Regularized MIMIC

Regularized MIMIC model

This example uses the immortal Holzinger Swineford data set.

library(OpenMx)
data(HS.ability.data)

The OpenMx model looks like this:

HS.ability.data$ageym <- HS.ability.data$agey*12 + HS.ability.data$agem
HS.ability.data$male <- as.numeric(HS.ability.data$Gender == 'Male')

# Specify variables
indicators <- c('visual','cubes','paper','flags','paperrev','flagssub',
                'general','paragrap','sentence','wordc','wordm')
covariates <- c("male","ageym","grade")
latents = c("g", covariates)

# Build the model
mimicModel <- mxModel(
  "MIMIC", type="RAM",
  manifestVars = indicators, latentVars = latents,

  # Set up exogenous predictors
  mxPath("one", covariates, labels=paste0('data.',covariates), free=FALSE),

  # Fix factor variance
  mxPath('g', arrows=2, free=FALSE, values=1),

  # Error variances:
  mxPath(from=c(indicators), arrows=2, free=TRUE, values=10),

  # Means (saturated means model):
  mxPath(from="one", to=indicators, values=rep(5, length(indicators))),

  # Loadings:
  mxPath(from="g", to=indicators, values=.5),

  # Covariate paths
  mxPath(covariates, "g", labels=covariates),

  # Data
  mxData(observed = HS.ability.data, type = "raw"))

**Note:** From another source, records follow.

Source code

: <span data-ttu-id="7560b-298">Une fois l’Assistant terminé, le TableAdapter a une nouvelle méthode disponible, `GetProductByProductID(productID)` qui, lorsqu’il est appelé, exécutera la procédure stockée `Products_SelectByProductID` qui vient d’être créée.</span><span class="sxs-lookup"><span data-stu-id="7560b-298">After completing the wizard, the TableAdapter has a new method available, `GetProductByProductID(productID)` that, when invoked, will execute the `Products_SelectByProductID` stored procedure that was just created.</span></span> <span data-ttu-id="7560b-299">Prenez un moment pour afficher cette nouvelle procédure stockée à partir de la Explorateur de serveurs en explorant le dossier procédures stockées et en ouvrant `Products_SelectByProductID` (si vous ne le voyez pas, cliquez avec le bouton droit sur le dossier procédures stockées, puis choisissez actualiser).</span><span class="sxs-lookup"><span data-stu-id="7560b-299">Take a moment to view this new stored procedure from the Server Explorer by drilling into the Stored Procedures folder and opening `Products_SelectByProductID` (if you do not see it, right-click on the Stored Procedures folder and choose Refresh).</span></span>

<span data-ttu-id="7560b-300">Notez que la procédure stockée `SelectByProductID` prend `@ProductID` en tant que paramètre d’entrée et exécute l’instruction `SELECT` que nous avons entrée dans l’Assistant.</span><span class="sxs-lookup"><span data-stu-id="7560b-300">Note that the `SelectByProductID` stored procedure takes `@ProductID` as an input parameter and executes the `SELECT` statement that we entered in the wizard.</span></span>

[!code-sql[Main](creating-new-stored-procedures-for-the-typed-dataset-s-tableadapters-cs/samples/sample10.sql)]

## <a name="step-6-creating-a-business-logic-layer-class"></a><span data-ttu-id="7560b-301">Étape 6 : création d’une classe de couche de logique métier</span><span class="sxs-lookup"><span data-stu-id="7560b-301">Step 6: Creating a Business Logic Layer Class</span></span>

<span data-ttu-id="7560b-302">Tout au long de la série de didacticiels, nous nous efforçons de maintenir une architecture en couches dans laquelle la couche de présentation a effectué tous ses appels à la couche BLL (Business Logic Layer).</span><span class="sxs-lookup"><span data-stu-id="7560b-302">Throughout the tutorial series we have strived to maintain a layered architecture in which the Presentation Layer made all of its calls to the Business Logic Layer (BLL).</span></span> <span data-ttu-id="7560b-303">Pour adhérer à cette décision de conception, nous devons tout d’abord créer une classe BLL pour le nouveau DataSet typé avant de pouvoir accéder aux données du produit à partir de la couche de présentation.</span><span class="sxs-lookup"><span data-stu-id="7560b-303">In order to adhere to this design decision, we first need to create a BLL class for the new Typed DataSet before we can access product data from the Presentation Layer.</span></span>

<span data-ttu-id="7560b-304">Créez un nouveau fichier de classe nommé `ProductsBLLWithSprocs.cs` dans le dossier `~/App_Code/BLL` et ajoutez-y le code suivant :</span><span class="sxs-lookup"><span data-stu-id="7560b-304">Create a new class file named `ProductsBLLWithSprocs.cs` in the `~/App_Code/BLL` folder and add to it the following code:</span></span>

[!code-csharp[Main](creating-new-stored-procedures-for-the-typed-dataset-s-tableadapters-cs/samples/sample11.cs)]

# Get some good starting values for regularization. This
# saves 2-3 minutes on my laptop.
mimicModel <- mxRun(mimicModel)

Add the penalty:

mimicModel <- mxModel(
  mimicModel,
  mxMatrix('Full',1,1,free=TRUE,values=0,labels="lambda",name="hparam"),
  # Set scale to ML estimates for adaptive lasso
  mxPenaltyLASSO(what=covariates, name="LASSO",
                    scale = coef(mimicModel)[covariates],
                    lambda =  0, lambda.max =2, lambda.step=.04)
)

Run the regularization. With only three covariates, the plot of results is not very exciting. We learn that sex is not a good predictor of this factor.

regMIMIC <- mxPenaltySearch(mimicModel)

detail <- regMIMIC$compute$steps$PS$output$detail

library(reshape2)
library(ggplot2)

est <- detail[,c(covariates, 'lambda')]
ggplot(melt(est, id.vars = 'lambda')) +
  geom_line(aes(x=lambda, y=value, color=variable)) +
  geom_vline(aes(xintercept=coef(regMIMIC)['lambda']),
             linetype="dashed", alpha=.5)

The regularized factor loadings can be found here,

detail[detail$EBIC == min(detail$EBIC), covariates]

The regularization causes a lot of bias. One way to deal with this is to fix zerod parameters to zero, discard the regularization penalty, and re-fit model.